I, [2015-08-05T17:39:05.595124 #49511]  INFO -- : [2b66f5f3-f36a-4465-8454-abbdd97d1c0d] - Working...
E, [2015-08-05T17:39:05.595472 #49511] ERROR -- : Actor crashed!
RuntimeError: BOOM
    simple_poc.rb:18:in `block in work'
I, [2015-08-05T17:39:05.596377 #49511]  INFO -- : [05bfa2ea-78ab-41ce-bd26-ed82d46fbea9] - Working...
E, [2015-08-05T17:39:05.596564 #49511] ERROR -- : Actor crashed!
RuntimeError: BOOM
    simple_poc.rb:18:in `block in work'
I, [2015-08-05T17:39:05.597251 #49511]  INFO -- : [ad8a5361-fa49-4464-b059-405c86cfe4cf] - Working...
I, [2015-08-05T17:39:06.598375 #49511]  INFO -- : [ad8a5361-fa49-4464-b059-405c86cfe4cf] - Working...
I, [2015-08-05T17:39:07.601223 #49511]  INFO -- : [ad8a5361-fa49-4464-b059-405c86cfe4cf] - Working...
E, [2015-08-05T17:39:07.601420 #49511] ERROR -- : Actor crashed!
RuntimeError: BOOM
    simple_poc.rb:18:in `block in work'
I, [2015-08-05T17:39:07.602620 #49511]  INFO -- : [04b5959a-2156-4c39-8d8f-6660d561cc6d] - Working...
I, [2015-08-05T17:39:08.607258 #49511]  INFO -- : [04b5959a-2156-4c39-8d8f-6660d561cc6d] - Working...
I, [2015-08-05T17:39:09.607827 #49511]  INFO -- : [04b5959a-2156-4c39-8d8f-6660d561cc6d] - Working...
E, [2015-08-05T17:39:09.608015 #49511] ERROR -- : Actor crashed!
RuntimeError: BOOM
    simple_poc.rb:18:in `block in work'
I, [2015-08-05T17:39:09.608841 #49511]  INFO -- : [eca10599-6648-4625-8f09-99be2add3b16] - Working...
I, [2015-08-05T17:39:10.614044 #49511]  INFO -- : [eca10599-6648-4625-8f09-99be2add3b16] - Working...
I, [2015-08-05T17:39:11.615554 #49511]  INFO -- : [eca10599-6648-4625-8f09-99be2add3b16] - Working...
I, [2015-08-05T17:39:12.615923 #49511]  INFO -- : [eca10599-6648-4625-8f09-99be2add3b16] - Working...
E, [2015-08-05T17:39:12.616119 #49511] ERROR -- : Actor crashed!
RuntimeError: BOOM
    simple_poc.rb:18:in `block in work'
I, [2015-08-05T17:39:12.617089 #49511]  INFO -- : [d4534e4e-0d36-41fb-8d92-2b3744314eee] - Working...
E, [2015-08-05T17:39:12.617210 #49511] ERROR -- : Actor crashed!
RuntimeError: BOOM
    simple_poc.rb:18:in `block in work'
I, [2015-08-05T17:39:12.617893 #49511]  INFO -- : [bda39ba0-1cc6-41f9-94b2-83bb72c6bc03] - Working...
I, [2015-08-05T17:39:13.619554 #49511]  INFO -- : [bda39ba0-1cc6-41f9-94b2-83bb72c6bc03] - Working...
D, [2015-08-05T17:39:14.596879 #49511] DEBUG -- : Terminating task: type=:call, meta={:dangerous_suspend=>false, :method_name=>:work}, status=:sleeping
    Celluloid::Task::Fibered backtrace unavailable.

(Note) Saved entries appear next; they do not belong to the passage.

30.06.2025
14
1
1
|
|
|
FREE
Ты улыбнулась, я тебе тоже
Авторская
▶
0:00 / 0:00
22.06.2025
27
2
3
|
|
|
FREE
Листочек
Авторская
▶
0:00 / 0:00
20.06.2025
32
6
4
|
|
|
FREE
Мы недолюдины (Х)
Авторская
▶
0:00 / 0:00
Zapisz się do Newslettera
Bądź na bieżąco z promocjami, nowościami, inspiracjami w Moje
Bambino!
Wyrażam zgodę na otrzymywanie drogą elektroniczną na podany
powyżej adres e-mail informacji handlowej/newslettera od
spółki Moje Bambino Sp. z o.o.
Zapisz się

Please try `Celluloid.task_class = Celluloid::Task::Threaded` if you need backtraces here.
D, [2015-08-05T17:39:14.597275 #49511] DEBUG -- : Terminating 1 actor...

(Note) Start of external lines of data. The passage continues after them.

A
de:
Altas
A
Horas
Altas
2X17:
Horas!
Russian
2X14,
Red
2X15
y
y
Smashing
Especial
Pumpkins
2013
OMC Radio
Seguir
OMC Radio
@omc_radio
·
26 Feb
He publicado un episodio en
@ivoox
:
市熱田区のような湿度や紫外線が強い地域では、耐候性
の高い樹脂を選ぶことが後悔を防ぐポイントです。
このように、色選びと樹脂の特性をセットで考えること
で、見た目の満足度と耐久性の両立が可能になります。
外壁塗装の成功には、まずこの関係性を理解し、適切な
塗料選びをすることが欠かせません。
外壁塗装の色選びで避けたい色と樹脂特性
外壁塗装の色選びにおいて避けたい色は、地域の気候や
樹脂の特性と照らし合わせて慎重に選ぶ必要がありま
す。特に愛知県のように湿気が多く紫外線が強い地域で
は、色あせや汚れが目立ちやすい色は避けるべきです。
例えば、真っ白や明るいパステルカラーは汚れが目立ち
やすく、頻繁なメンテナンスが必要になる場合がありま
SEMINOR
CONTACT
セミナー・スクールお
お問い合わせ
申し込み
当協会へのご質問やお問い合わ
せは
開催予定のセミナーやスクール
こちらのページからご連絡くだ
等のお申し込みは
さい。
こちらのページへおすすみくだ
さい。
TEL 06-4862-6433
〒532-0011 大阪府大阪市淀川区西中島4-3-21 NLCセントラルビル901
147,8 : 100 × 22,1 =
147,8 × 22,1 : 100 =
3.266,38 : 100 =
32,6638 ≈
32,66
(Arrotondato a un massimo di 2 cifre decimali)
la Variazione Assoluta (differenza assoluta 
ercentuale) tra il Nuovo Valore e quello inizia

(Backtraces trimmed for brevity).

Conclusion

Celluloid is a very big framework, with an even bigger ecosystem. It powers well known ruby projects like Sidekiq. The above example just scratched the surface and exposes a common use I have. But, please do take a look at the wiki for more features.

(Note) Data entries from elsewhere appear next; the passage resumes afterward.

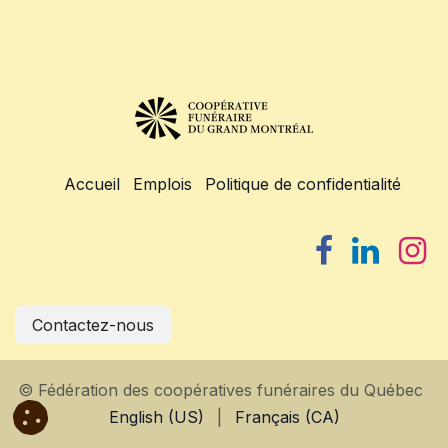
Accueil
Emplois
Politique de confidentialité
Contactez-nous
© Fédération des coopératives funéraires du Québec
English (US)
|
Français (CA)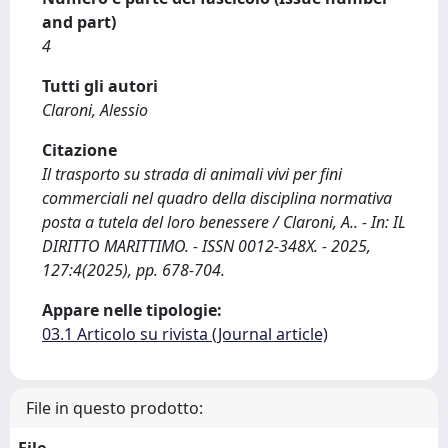
and part)
4
Tutti gli autori
Claroni, Alessio
Citazione
Il trasporto su strada di animali vivi per fini
commerciali nel quadro della disciplina normativa
posta a tutela del loro benessere / Claroni, A.. - In: IL
DIRITTO MARITTIMO. - ISSN 0012-348X. - 2025,
127:4(2025), pp. 678-704.
Appare nelle tipologie:
03.1 Articolo su rivista (Journal article)
File in questo prodotto:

Working with Actor-based framework, is in some ways different than traditional ruby, but it also fits in nicely. It may be because I was already primed by reading about Elixir and OTP lately, but I found it somewhat liberating to not have to think about all possible errors conditions and just focus on the happy path, with the confidence that any error will be automatically recovered from.